I would like to create a new column in my pandas DataFrame based on matching strings. I have pathnames of images that contain either the string 'distorted' or 'original'. I would like to assign the string values 'd' and 'o' in the new column respectively.
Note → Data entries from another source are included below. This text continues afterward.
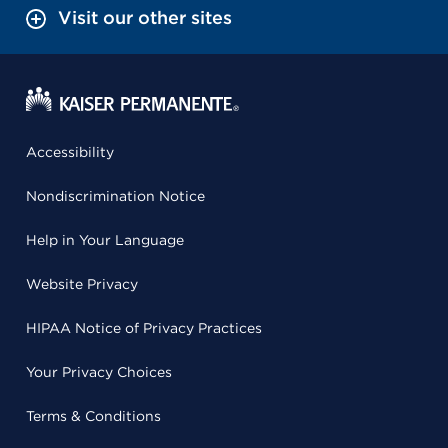
Visit our other sites
Accessibility
Nondiscrimination Notice
Help in Your Language
Website Privacy
HIPAA Notice of Privacy Practices
Your Privacy Choices
Terms & Conditions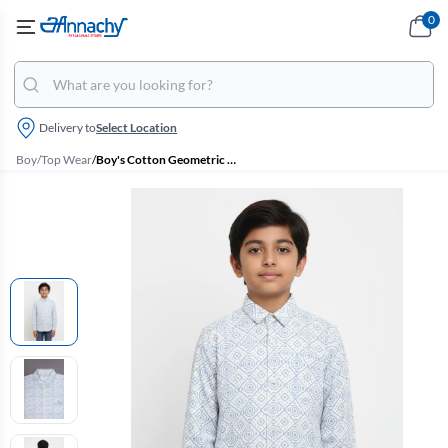
0
Delivery to
Select Location
Boy
/
Top Wear
/
Boy's Cotton Geometric Printed Casual Shirt - Blue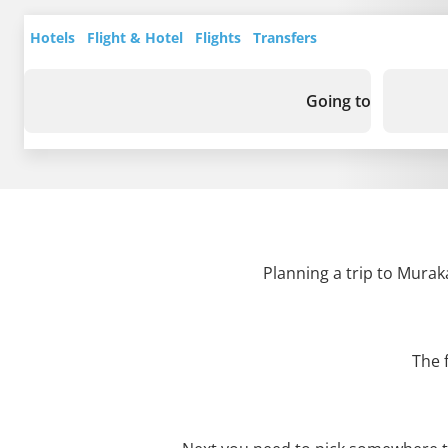
Hotels
Flight & Hotel
Flights
Transfers
Going to
Planning a trip to Murak
The 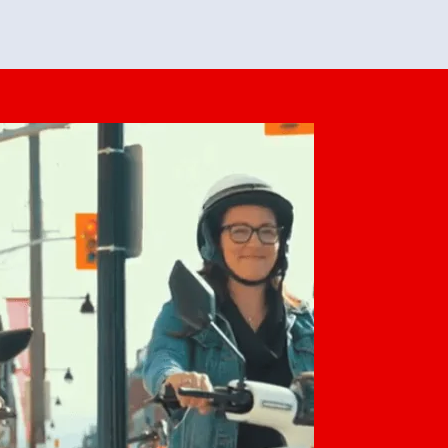
feedback. She makes it look easy but
o her preparation.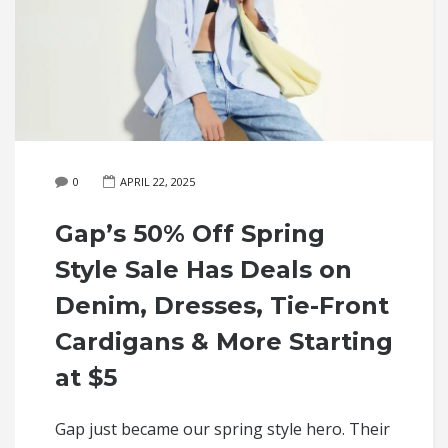
0
APRIL 22, 2025
Gap’s 50% Off Spring
Style Sale Has Deals on
Denim, Dresses, Tie-Front
Cardigans & More Starting
at $5
Gap just became our spring style hero. Their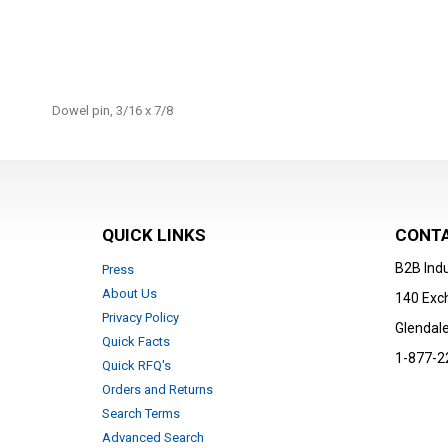
Skip
to
Dowel pin, 3/16 x 7/8
the
beginning
of
the
images
gallery
QUICK LINKS
CONTA
B2B Indu
Press
About Us
140 Exc
Privacy Policy
Glendale
Quick Facts
1-877-2
Quick RFQ's
Orders and Returns
Search Terms
Advanced Search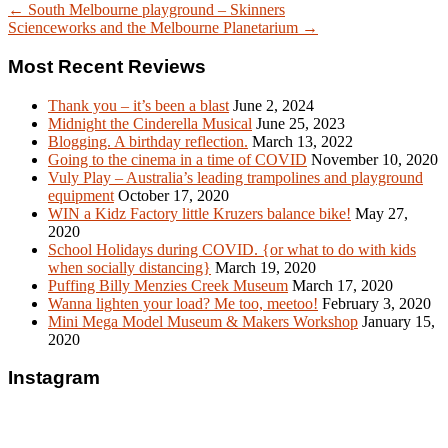
← South Melbourne playground – Skinners
Scienceworks and the Melbourne Planetarium →
Most Recent Reviews
Thank you – it’s been a blast
June 2, 2024
Midnight the Cinderella Musical
June 25, 2023
Blogging. A birthday reflection.
March 13, 2022
Going to the cinema in a time of COVID
November 10, 2020
Vuly Play – Australia’s leading trampolines and playground
equipment
October 17, 2020
WIN a Kidz Factory little Kruzers balance bike!
May 27,
2020
School Holidays during COVID. {or what to do with kids
when socially distancing}
March 19, 2020
Puffing Billy Menzies Creek Museum
March 17, 2020
Wanna lighten your load? Me too, meetoo!
February 3, 2020
Mini Mega Model Museum & Makers Workshop
January 15,
2020
Instagram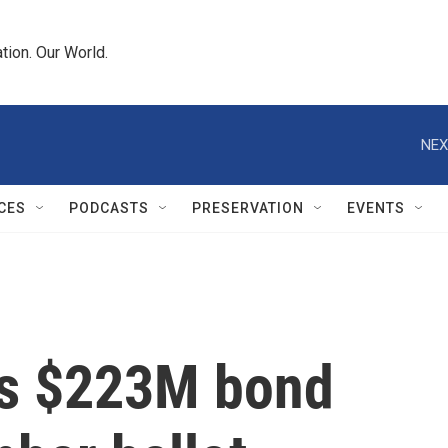
tion. Our World.
NEX
CES
PODCASTS
PRESERVATION
EVENTS
es $223M bond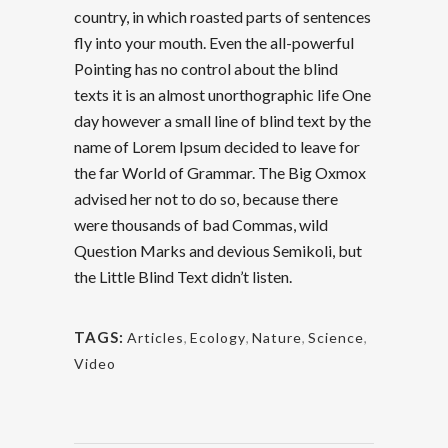
country, in which roasted parts of sentences
fly into your mouth. Even the all-powerful
Pointing has no control about the blind
texts it is an almost unorthographic life One
day however a small line of blind text by the
name of Lorem Ipsum decided to leave for
the far World of Grammar. The Big Oxmox
advised her not to do so, because there
were thousands of bad Commas, wild
Question Marks and devious Semikoli, but
the Little Blind Text didn’t listen.
TAGS:
Articles
,
Ecology
,
Nature
,
Science
,
Video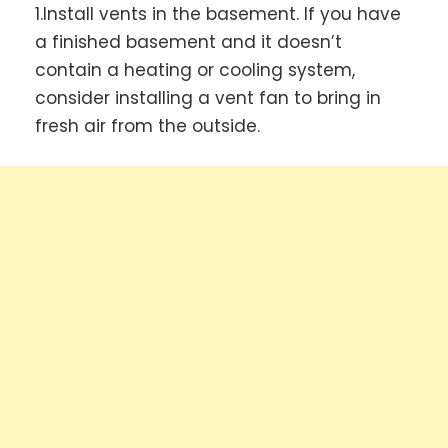
1.Install vents in the basement. If you have
a finished basement and it doesn’t
contain a heating or cooling system,
consider installing a vent fan to bring in
fresh air from the outside.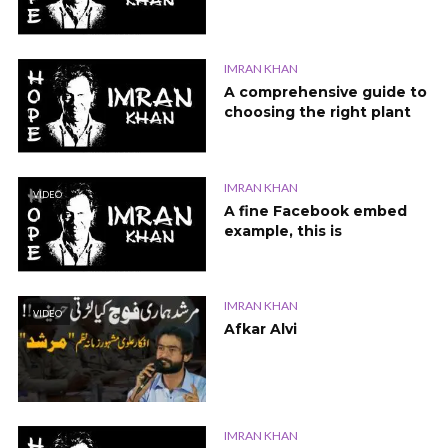
IMRAN KHAN
A comprehensive guide to
choosing the right plant
IMRAN KHAN
VIDEO
A fine Facebook embed
example, this is
IMRAN KHAN
VIDEO
Afkar Alvi
IMRAN KHAN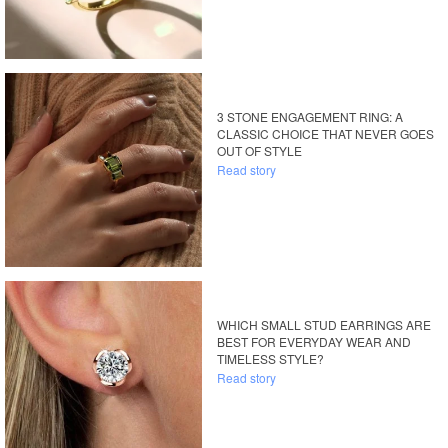
3 STONE ENGAGEMENT RING: A
CLASSIC CHOICE THAT NEVER GOES
OUT OF STYLE
Read story
WHICH SMALL STUD EARRINGS ARE
BEST FOR EVERYDAY WEAR AND
TIMELESS STYLE?
Read story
I have been using np.select but I got a shape-mismatch error.
This is my code:
type_cond = [(df[df['img_name'].str.contains(r'\bdistorted\b')]), (df[df['img_name'].str.contains(r'\boriginal\b')])]
type_values = ['d', 'o']
df['image_type'] = np.select(type_cond, type_values)
When I run the conditions separately, I get the expected output:
distorted = df[df['img_name'].str.contains(r'\bdistorted\b')]
output:
| id | n | r | img_name | rid |
|---|---|---|---|---|
| ... | ||||
| 2995 | I | 2 | images/distorted/png/3MRNMEIQW56USS7S1XTZ20C8J... | E |
| 2996 | I | 3 | images/distorted/png/30MVJZJNHMDCUC6BMWCK0PGQO... | E |
| 2997 | I | 2 | images/distorted/png/3MYYFCXHJ37164AYXVVQM4DUA... | E |
| 2998 | I | 3 | images/distorted/png/39RP059MEHTLJDRTND387N3XG... | E |
| 2999 | I | 1 | images/distorted/png/3EKVH9QMEY4OR6LKRRBUN4DZD... | E |
[2003 rows x 4 columns]
When filtering the strings that contain 'original' it selects: [997 rows x 4 columns]
The entire data frame is of size: [3000 rows x 4 columns]
I don't see why there is a shape mismatch because all the rows are covered by either condition.